According to Independent Reserve’s announcement, the license from MAS has made the company and “first and only” Australian virtual asset service provider (VASP) available to institutional and retail investors in Singapore. The license was acquired only after Independent Reserve went through the MAS’ rigorous review process of its investor protection mechanisms. The CEO of Independent Reserve, Adrian Przelozny, said in a statement:

“With tailormade rules for the crypto industry, Singapore has the clearest and most detailed licensing requirements of any jurisdiction in Asia. And now, Independent Reserve is one of the first fully licensed crypto exchanges available to Singaporeans, enabling them to quickly and securely use their SGD to get in and out of crypto.”

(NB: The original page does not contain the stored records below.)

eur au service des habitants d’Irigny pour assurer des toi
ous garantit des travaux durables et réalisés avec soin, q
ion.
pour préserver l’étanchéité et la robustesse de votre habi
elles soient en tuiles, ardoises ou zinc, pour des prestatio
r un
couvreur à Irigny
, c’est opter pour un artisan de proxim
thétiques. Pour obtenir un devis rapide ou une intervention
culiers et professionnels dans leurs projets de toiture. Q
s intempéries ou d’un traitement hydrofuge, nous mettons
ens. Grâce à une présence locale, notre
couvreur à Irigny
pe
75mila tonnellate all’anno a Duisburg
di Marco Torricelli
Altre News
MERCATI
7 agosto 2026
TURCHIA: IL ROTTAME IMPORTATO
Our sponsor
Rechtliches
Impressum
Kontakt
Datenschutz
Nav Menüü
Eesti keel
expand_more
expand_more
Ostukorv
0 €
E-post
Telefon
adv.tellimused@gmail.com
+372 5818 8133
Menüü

The other firm, which received the full license — and was granted MAS’ in-principle approval back in August together with Independent Reserve — is the brokerage arm of DBS Bank, BDS Vickers (DBSV). The new license will enable DBSV to directly support the trade of digital payment tokens on its DBS Digital Exchange (DDEx), which was launched back in 2020 and targets only institutional investors. The head of capital at DBS, Eng-Kwok Seat Moey, said in a statement:

“We believe that DBSV’s licence, coupled with recent enhancements to DDEx such as round the-clock operations since August, could add to DDEx’s volumes in the coming months and accelerate growth momentum for DBS’ digital asset ecosystem.”

The clear regulatory environment and detailed licensing requirements of Singapore are attracting more and more crypto-related companies to the region. The world’s largest crypto exchange Binance, however, has been warned it could be in breach of Singapore’s PS Act, which forced it to halt several of its product offerings in the country.